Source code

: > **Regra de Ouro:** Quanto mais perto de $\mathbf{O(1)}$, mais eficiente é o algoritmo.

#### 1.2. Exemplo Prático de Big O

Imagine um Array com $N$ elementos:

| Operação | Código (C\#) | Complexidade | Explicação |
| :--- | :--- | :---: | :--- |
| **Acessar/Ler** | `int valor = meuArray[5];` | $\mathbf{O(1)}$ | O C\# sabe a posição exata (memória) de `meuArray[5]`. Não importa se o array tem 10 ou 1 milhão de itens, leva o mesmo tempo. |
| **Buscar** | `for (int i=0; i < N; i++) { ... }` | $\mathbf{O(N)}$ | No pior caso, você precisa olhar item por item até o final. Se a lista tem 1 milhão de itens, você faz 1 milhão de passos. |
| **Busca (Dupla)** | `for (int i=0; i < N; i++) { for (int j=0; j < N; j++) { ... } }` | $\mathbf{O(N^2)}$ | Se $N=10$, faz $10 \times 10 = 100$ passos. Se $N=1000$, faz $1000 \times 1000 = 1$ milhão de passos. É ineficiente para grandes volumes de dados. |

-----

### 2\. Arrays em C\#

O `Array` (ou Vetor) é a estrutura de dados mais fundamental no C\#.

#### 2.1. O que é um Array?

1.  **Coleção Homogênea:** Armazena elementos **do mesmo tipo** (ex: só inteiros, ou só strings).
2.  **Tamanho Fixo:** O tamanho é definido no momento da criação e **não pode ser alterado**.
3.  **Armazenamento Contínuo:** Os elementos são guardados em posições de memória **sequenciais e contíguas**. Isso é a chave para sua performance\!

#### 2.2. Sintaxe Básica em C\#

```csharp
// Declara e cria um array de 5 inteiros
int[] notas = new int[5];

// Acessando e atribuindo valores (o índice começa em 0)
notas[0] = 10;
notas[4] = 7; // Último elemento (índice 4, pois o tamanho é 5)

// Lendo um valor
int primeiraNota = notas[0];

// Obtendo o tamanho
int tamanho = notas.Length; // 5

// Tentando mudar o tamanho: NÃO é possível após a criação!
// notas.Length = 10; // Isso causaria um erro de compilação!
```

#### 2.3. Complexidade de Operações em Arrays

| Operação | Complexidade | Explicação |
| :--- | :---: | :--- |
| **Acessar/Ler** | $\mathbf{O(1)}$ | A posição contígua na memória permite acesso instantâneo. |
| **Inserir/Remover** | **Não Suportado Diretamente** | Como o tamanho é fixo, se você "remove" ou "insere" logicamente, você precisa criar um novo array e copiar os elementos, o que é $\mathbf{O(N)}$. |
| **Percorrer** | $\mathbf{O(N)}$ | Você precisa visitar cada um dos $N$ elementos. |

**WHAT THE TASK REQUIRES**
Repeat the data exactly. Leave nothing out.

**SOLUTION FOR THIS EXERCISE**
Source code

: > **Regra de Ouro:** Quanto mais perto de $\mathbf{O(1)}$, mais eficiente é o algoritmo.

#### 1.2. Exemplo Prático de Big O

Imagine um Array com $N$ elementos:

| Operação | Código (C\#) | Complexidade | Explicação |
| :--- | :--- | :---: | :--- |
| **Acessar/Ler** | `int valor = meuArray[5];` | $\mathbf{O(1)}$ | O C\# sabe a posição exata (memória) de `meuArray[5]`. Não importa se o array tem 10 ou 1 milhão de itens, leva o mesmo tempo. |
| **Buscar** | `for (int i=0; i < N; i++) { ... }` | $\mathbf{O(N)}$ | No pior caso, você precisa olhar item por item até o final. Se a lista tem 1 milhão de itens, você faz 1 milhão de passos. |
| **Busca (Dupla)** | `for (int i=0; i < N; i++) { for (int j=0; j < N; j++) { ... } }` | $\mathbf{O(N^2)}$ | Se $N=10$, faz $10 \times 10 = 100$ passos. Se $N=1000$, faz $1000 \times 1000 = 1$ milhão de passos. É ineficiente para grandes volumes de dados. |

-----

### 2\. Arrays em C\#

O `Array` (ou Vetor) é a estrutura de dados mais fundamental no C\#.

#### 2.1. O que é um Array?

1.  **Coleção Homogênea:** Armazena elementos **do mesmo tipo** (ex: só inteiros, ou só strings).
2.  **Tamanho Fixo:** O tamanho é definido no momento da criação e **não pode ser alterado**.
3.  **Armazenamento Contínuo:** Os elementos são guardados em posições de memória **sequenciais e contíguas**. Isso é a chave para sua performance\!

#### 2.2. Sintaxe Básica em C\#

```csharp
// Declara e cria um array de 5 inteiros
int[] notas = new int[5];

// Acessando e atribuindo valores (o índice começa em 0)
notas[0] = 10;
notas[4] = 7; // Último elemento (índice 4, pois o tamanho é 5)

// Lendo um valor
int primeiraNota = notas[0];

// Obtendo o tamanho
int tamanho = notas.Length; // 5

// Tentando mudar o tamanho: NÃO é possível após a criação!
// notas.Length = 10; // Isso causaria um erro de compilação!
```

#### 2.3. Complexidade de Operações em Arrays

| Operação | Complexidade | Explicação |
| :--- | :---: | :--- |
| **Acessar/Ler** | $\mathbf{O(1)}$ | A posição contígua na memória permite acesso instantâneo. |
| **Inserir/Remover** | **Não Suportado Diretamente** | Como o tamanho é fixo, se você "remove" ou "insere" logicamente, você precisa criar um novo array e copiar os elementos, o que é $\mathbf{O(N)}$. |
| **Percorrer** | $\mathbf{O(N)}$ | Você precisa visitar cada um dos $N$ elementos. |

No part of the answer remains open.